In teologia è il rifiuto, libero e volontario, di accettare una norma, pur ritenendo che essa esprima la volontà di Dio. Oggettivamente, sant’Agostino l’ha definito come «qualcosa di detto, fatto, o concepito contro la legge eterna». Soggettivamente, invece, Tommaso d’Aquino lo descrive come una «deviazione da Dio». I teologi distinguono il peccato veniale (opposizione solo parziale al piano di Dio) dal peccato mortale (opposizione completa al piano di Dio e rifiuto totale del suo amore e della sua grazia). Il peccato, in definitiva, è la pretesa dell’uomo di bastare a se stesso.

Nella teologia cattolica, il peccato originale è quello commesso dai progenitori dell’umanità e poi trasmesso, per solidarietà di natura e di destino, a tutta l’umanità tranne a Maria Vergine. Può quindi essere considerato nei nostri progenitori (originante), oppure nei loro discendenti (originato). Sotto forma di un racconto popolare, il capitolo III della Genesi narra che Adamo ed Eva, appena creati, vivevano in grande intimità con Dio, ignari del dolore e della morte. Ma dopo aver commesso il peccato originale cominciarono a conoscere il dolore e la morte come punizione per loro e per tutta la specie umana. La rivelazione piena del peccato originale si ebbe con la venuta di Cristo. San Paolo spiega che, come per la disobbedienza di uno solo la moltitudine è schiava del peccato, così per l’obbedienza di uno solo, Cristo, la moltitudine ottiene la salvezza.

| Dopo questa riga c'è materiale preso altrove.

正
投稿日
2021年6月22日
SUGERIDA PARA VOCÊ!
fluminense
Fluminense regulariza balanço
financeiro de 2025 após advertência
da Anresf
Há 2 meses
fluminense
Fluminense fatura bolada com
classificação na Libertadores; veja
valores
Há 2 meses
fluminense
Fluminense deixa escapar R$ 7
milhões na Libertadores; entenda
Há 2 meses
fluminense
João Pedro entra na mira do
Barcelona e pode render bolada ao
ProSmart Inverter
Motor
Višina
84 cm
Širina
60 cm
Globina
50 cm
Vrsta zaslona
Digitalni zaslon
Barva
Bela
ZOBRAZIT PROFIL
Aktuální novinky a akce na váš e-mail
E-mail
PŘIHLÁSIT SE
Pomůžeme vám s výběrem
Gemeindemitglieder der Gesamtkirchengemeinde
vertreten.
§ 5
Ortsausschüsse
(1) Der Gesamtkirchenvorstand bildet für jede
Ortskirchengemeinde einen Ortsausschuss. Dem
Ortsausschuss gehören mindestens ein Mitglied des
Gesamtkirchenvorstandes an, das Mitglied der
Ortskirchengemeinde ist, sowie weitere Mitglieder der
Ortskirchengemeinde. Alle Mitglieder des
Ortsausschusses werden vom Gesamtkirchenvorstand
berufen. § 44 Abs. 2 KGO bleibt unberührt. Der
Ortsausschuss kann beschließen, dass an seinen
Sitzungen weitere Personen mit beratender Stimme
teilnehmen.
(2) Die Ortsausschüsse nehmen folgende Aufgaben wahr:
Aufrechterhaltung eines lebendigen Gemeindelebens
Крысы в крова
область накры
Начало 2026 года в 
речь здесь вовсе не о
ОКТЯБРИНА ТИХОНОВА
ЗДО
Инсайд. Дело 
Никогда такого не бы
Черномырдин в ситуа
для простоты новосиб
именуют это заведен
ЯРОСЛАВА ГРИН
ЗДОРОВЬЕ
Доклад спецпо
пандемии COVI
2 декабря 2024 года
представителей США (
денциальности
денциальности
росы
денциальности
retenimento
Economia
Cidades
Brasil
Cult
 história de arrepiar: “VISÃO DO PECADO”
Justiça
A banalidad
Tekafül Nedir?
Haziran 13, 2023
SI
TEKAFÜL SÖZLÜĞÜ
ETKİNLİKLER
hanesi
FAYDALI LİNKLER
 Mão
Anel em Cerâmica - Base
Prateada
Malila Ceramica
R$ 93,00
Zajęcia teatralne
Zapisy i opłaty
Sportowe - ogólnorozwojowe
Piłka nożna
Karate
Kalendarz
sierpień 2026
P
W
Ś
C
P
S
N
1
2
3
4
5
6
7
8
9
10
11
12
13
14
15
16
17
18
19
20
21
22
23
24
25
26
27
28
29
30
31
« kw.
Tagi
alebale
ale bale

Nell’islamismo, il peccato fondamentale è l’orgoglio umano (così come per i greci), che presume l’autonomia dell’uomo ed esprime una ribellione all’ordine divino; esso viene punito da Allah, che è considerato un giudice perfetto.

Nella religione babilonese (v. babilonesi) nessuno era considerato senza peccato, e si doveva quindi accettare ogni sofferenza come giusta punizione.

Nel campo della psicologia, il peccato è spiegato con il senso di colpa: per Winnicott, questo senso di colpa nasce nel bambino nella fase dello svezzamento e inizia quando il bambino riesce a comprendere l’amore e l’odio, e cresce gradualmente per diventare una fonte sana e normale di attività nelle relazioni.